**What the task asks**
Copy out the lines below exactly as they appear, but leave the pictures out of your answer.

**Extracted material**

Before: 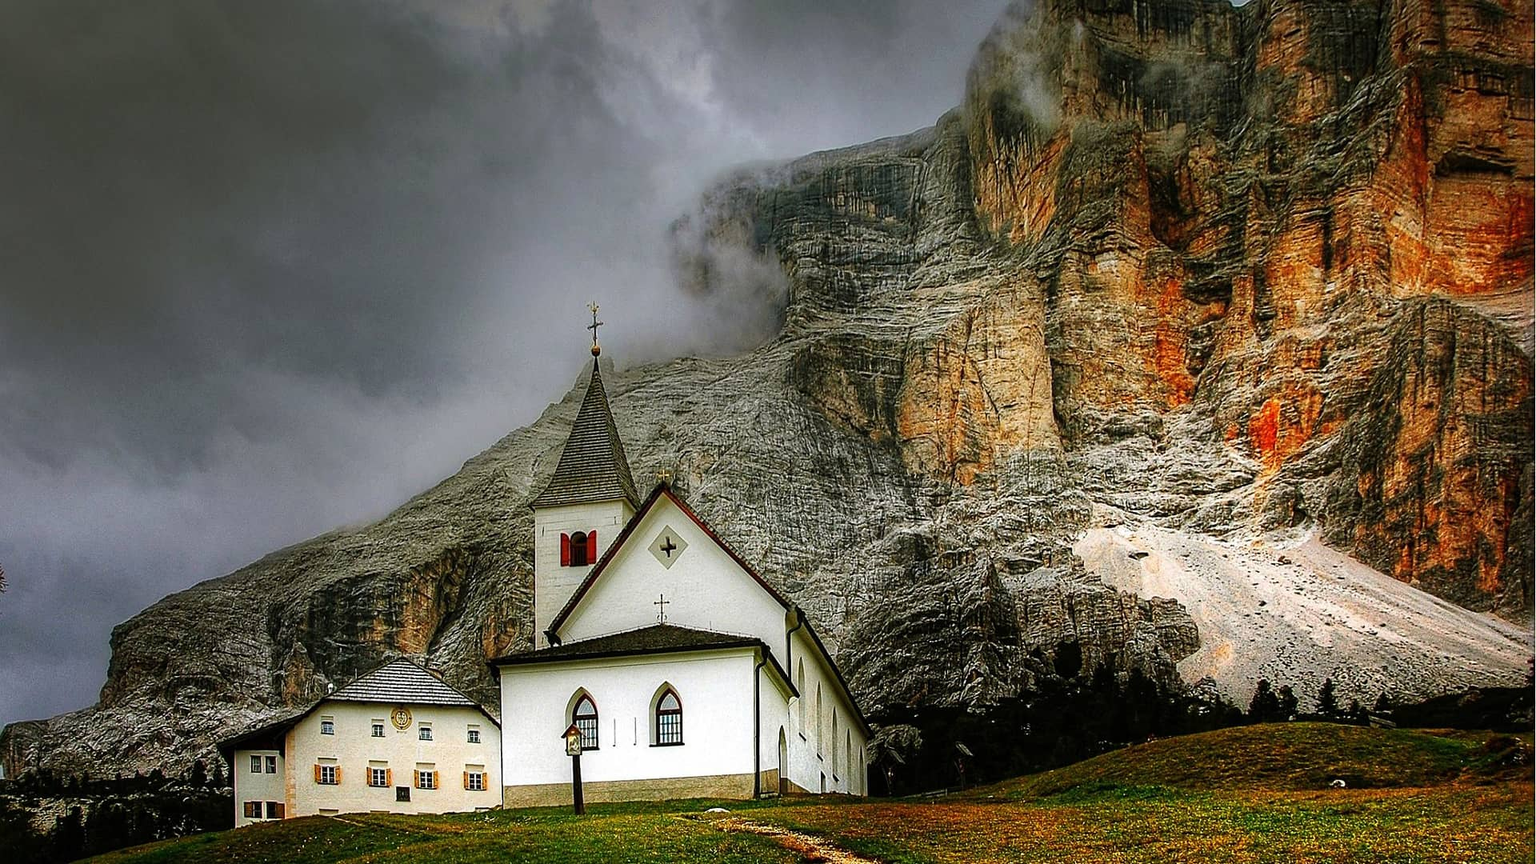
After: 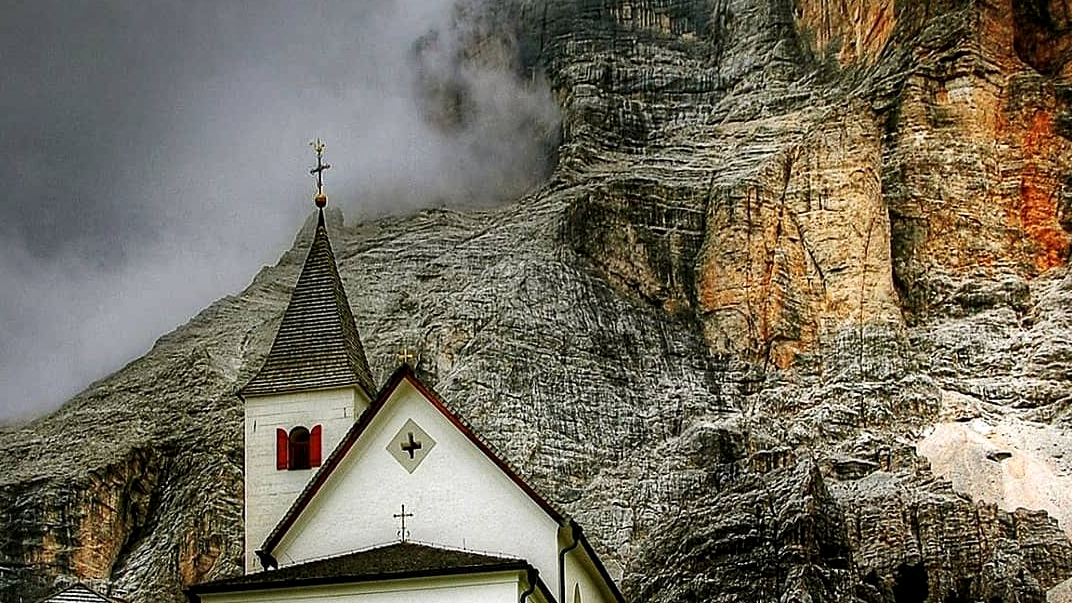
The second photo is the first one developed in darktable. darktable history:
contrast brightness saturation: contrast 0.01, saturation -0.05
local contrast: mode bilateral grid, contrast 25, coarseness 60, detail 151%, midtone range 0.2
crop and rotate: left 22.13%, top 22.054%, right 22.026%, bottom 22.102%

**Exercise result**
Before: 
After: 
The second photo is the first one developed in darktable. darktable history:
contrast brightness saturation: contrast 0.01, saturation -0.05
local contrast: mode bilateral grid, contrast 25, coarseness 60, detail 151%, midtone range 0.2
crop and rotate: left 22.13%, top 22.054%, right 22.026%, bottom 22.102%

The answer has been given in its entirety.